Python - How do I convert “an OS-level handle to a

2019-03-09 19:58发布

问题:

tempfile.mkstemp() returns:

a tuple containing an OS-level handle to an open file (as would be returned by os.open()) and the absolute pathname of that file, in that order.

How do I convert that OS-level handle to a file object?

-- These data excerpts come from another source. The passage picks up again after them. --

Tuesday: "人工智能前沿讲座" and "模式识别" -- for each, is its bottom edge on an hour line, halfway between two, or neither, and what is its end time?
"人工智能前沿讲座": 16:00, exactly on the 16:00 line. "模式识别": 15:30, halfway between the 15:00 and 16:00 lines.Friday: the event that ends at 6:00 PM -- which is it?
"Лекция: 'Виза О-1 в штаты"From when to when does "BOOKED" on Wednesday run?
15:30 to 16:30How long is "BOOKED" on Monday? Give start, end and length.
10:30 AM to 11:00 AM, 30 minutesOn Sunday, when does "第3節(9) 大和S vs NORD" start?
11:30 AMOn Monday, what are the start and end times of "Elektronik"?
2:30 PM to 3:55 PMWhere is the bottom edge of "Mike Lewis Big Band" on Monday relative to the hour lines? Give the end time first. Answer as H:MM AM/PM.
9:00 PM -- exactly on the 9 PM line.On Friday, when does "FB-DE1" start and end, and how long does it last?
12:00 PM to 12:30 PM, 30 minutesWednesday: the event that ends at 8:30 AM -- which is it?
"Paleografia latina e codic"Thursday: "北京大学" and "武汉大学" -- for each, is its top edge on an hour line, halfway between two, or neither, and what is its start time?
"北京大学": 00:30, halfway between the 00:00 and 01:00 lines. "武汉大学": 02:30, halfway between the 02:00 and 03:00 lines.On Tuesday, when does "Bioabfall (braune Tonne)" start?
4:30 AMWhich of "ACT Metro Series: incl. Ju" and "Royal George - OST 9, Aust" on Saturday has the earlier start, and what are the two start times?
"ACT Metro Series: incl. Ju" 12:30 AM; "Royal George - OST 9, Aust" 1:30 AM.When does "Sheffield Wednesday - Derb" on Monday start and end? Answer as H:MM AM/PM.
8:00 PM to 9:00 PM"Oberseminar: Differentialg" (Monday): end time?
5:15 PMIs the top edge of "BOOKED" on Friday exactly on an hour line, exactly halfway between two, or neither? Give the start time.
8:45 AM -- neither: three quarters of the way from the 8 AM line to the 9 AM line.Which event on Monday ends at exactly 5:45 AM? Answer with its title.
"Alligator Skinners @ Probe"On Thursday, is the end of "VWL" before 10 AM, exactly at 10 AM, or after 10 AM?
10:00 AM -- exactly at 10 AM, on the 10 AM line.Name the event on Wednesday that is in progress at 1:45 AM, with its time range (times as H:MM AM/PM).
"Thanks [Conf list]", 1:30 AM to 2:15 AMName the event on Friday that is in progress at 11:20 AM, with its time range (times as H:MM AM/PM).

The documentation for os.open() states:

To wrap a file descriptor in a "file object", use fdopen().

So I tried:

>>> import tempfile
>>> tup = tempfile.mkstemp()
>>> import os
>>> f = os.fdopen(tup[0])
>>> f.write('foo\n')
Traceback (most recent call last):
  File "<stdin>", line 1, in ?
IOError: [Errno 9] Bad file descriptor

回答1:

You can use

os.write(tup[0], "foo\n")

to write to the handle.

If you want to open the handle for writing you need to add the "w" mode

f = os.fdopen(tup[0], "w")
f.write("foo")


回答2:

Here's how to do it using a with statement:

from __future__ import with_statement
from contextlib import closing
fd, filepath = tempfile.mkstemp()
with closing(os.fdopen(fd, 'w')) as tf:
    tf.write('foo\n')


回答3:

You forgot to specify the open mode ('w') in fdopen(). The default is 'r', causing the write() call to fail.

I think mkstemp() creates the file for reading only. Calling fdopen with 'w' probably reopens it for writing (you can reopen the file created by mkstemp).



回答4:

temp = tempfile.NamedTemporaryFile(delete=False)
temp.file.write('foo\n')
temp.close()


回答5:

What's your goal, here? Is tempfile.TemporaryFile inappropriate for your purposes?



回答6:

I can't comment on the answers, so I will post my comment here:

To create a temporary file for write access you can use tempfile.mkstemp and specify "w" as the last parameter, like:

f = tempfile.mkstemp("", "", "", "w") # first three params are 'suffix, 'prefix', 'dir'...
os.write(f[0], "write something")